Published: Thursday, February 7, 2013

Updated: Thursday, February 7, 2013 00:02


Tucked away on the fourth floor of the USF Library lies what Melanie Griffin, an assistant librarian in the Special and Digital Collections, calls “the greatest kept secret on campus.” 

To some it may be the greatest kept, but the collection exhibit was never meant to be a secret. The collection is home to thousands of extremely rare books, assorted documents and maps and even a cuneiform tablet dating back to 3000 B.C. that are not in circulation but still open to students.

In the front of the room a chest with large flat drawers contains maps of Florida, the Tampa Bay area and Hillsborough County, which date as far back as 1846. Students can study the maps or go through an expansive collection of genealogical information to find a glimpse of their family’s past.

There is a vast amount of Floridana Literature, including everything from family documents to texts on the histories of local businesses are available for specific research. 

Andrew Huse, an assistant librarian, calls it a “local Google.” 

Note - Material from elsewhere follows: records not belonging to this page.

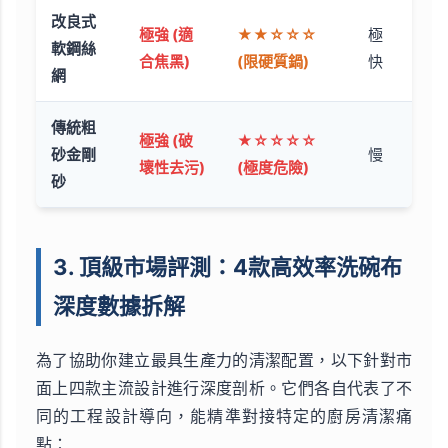
改良式
極強 (適
★★☆☆☆
極
軟鋼絲
合焦黑)
(限硬質鍋)
快
網
傳統粗
極強 (破
★☆☆☆☆
砂金剛
慢
壞性去污)
(極度危險)
砂
3. 頂級市場評測：4款高效率洗碗布
深度數據拆解
為了協助你建立最具生產力的清潔配置，以下針對市
面上四款主流設計進行深度剖析。它們各自代表了不
同的工程設計導向，能精準對接特定的廚房清潔痛
點：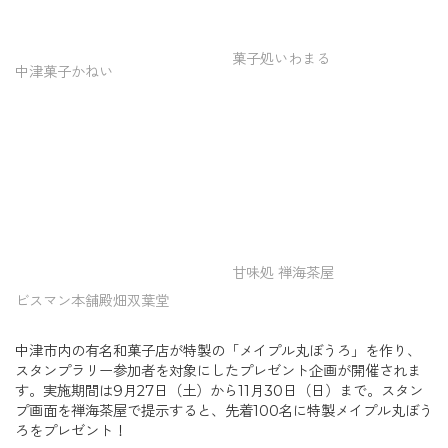
菓子処いわまる
中津菓子かねい
甘味処 禅海茶屋
ビスマン本舗殿畑双葉堂
中津市内の有名和菓子店が特製の「メイプル丸ぼうろ」を作り、
スタンプラリー参加者を対象にしたプレゼント企画が開催されま
す。実施期間は9月27日（土）から11月30日（日）まで。スタン
プ画面を禅海茶屋で提示すると、先着100名に特製メイプル丸ぼう
ろをプレゼント！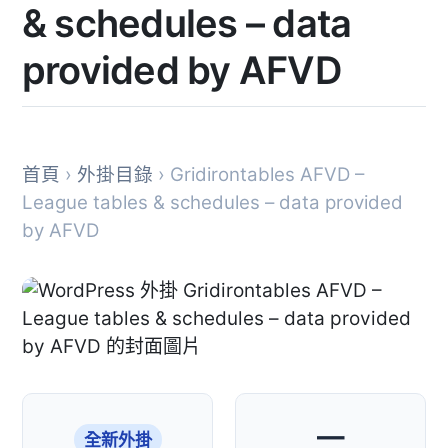
& schedules – data
provided by AFVD
首頁
›
外掛目錄
› Gridirontables AFVD –
League tables & schedules – data provided
by AFVD
—
全新外掛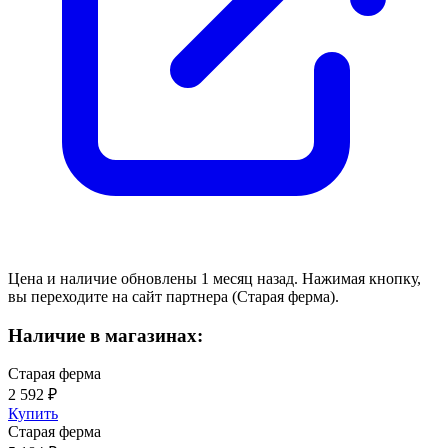
Цена и наличие обновлены 1 месяц назад. Нажимая кнопку,
вы переходите на сайт партнера (Старая ферма).
Наличие в магазинах:
Старая ферма
2 592 ₽
Купить
Старая ферма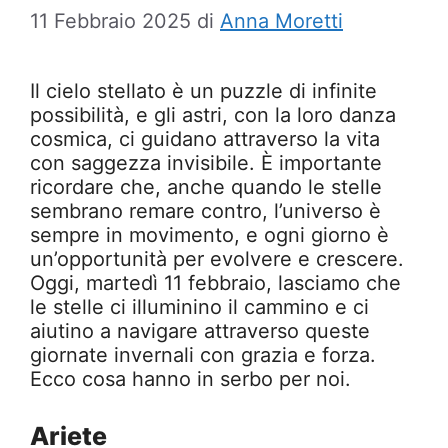
11 Febbraio 2025
di
Anna Moretti
Il cielo stellato è un puzzle di infinite
possibilità, e gli astri, con la loro danza
cosmica, ci guidano attraverso la vita
con saggezza invisibile. È importante
ricordare che, anche quando le stelle
sembrano remare contro, l’universo è
sempre in movimento, e ogni giorno è
un’opportunità per evolvere e crescere.
Oggi, martedì 11 febbraio, lasciamo che
le stelle ci illuminino il cammino e ci
aiutino a navigare attraverso queste
giornate invernali con grazia e forza.
Ecco cosa hanno in serbo per noi.
Ariete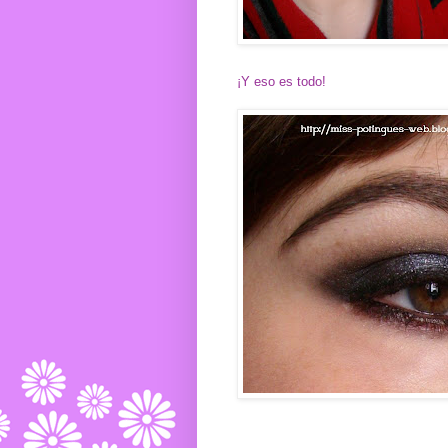
¡Y eso es todo!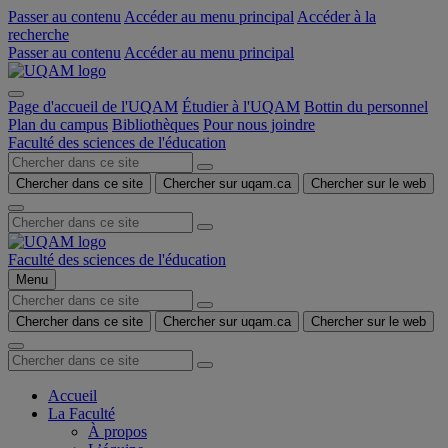
Passer au contenu
Accéder au menu principal
Accéder à la
recherche
Passer au contenu
Accéder au menu principal
Page d'accueil de l'UQAM
Étudier à l'UQAM
Bottin du personnel
Plan du campus
Bibliothèques
Pour nous joindre
Faculté des sciences de l'éducation
Chercher dans ce site
Chercher sur uqam.ca
Chercher sur le web
Faculté des sciences de l'éducation
Menu
Chercher dans ce site
Chercher sur uqam.ca
Chercher sur le web
Accueil
La Faculté
À propos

The collection contains boxes of newspapers and documents outlining the history of the Tampa Bay area.  Just past this section is the collection’s assortment of USF lore. Old documents and photographs are on file along with every edition of The Oracle dating back to the 1970s

The collection also houses science fiction journals from 1939, books older than the country and a few of the original hand drawn sketches from Disney’s “Dumbo.”

“It really runs the gamut,” Huse said.

The collection also contains a section of 19th century American Literature from some of our country’s first American printers as well as a section of antique textbooks.

Huse said the textbooks are especially interesting and noted that while math and grammar has remained the same, “the way we teach
history has changed.” 

In the back of the room that houses the collection lies the vault. a small separate room that contains the oldest and most valuable books in the collection, such as secular and religious texts from the 1400s printed on vellum, the Library’s copy of “Brevis Narratio” by Le Moyne, a text about Florida and its original natives from 1591, and the cuneiform tablet. They are kept together for evacuation purposes.

“It wouldn’t matter if you had millions of dollars,” Griffin said. “They can’t be replaced.”

Peter Cannon, a graduate student pursuing a master’s degree in library and information science, said books are a part of history. 

“They’ll be here when we’re gone,” he said.

Use of the collection is not limited to students alone. Anyone can visit the library and study the texts. Many of the works included in the
Special Collection are protected by copyright laws and cannot be digitized and can only be viewed in person. While visitors are unable to
physically browse through the collection on their own they can access any of the works from the reading room.

The special collection is open Monday to Friday from 9 a.m. to 6 p.m. Students can walk in or make an appointment if they want to look through the collection for research or for fun.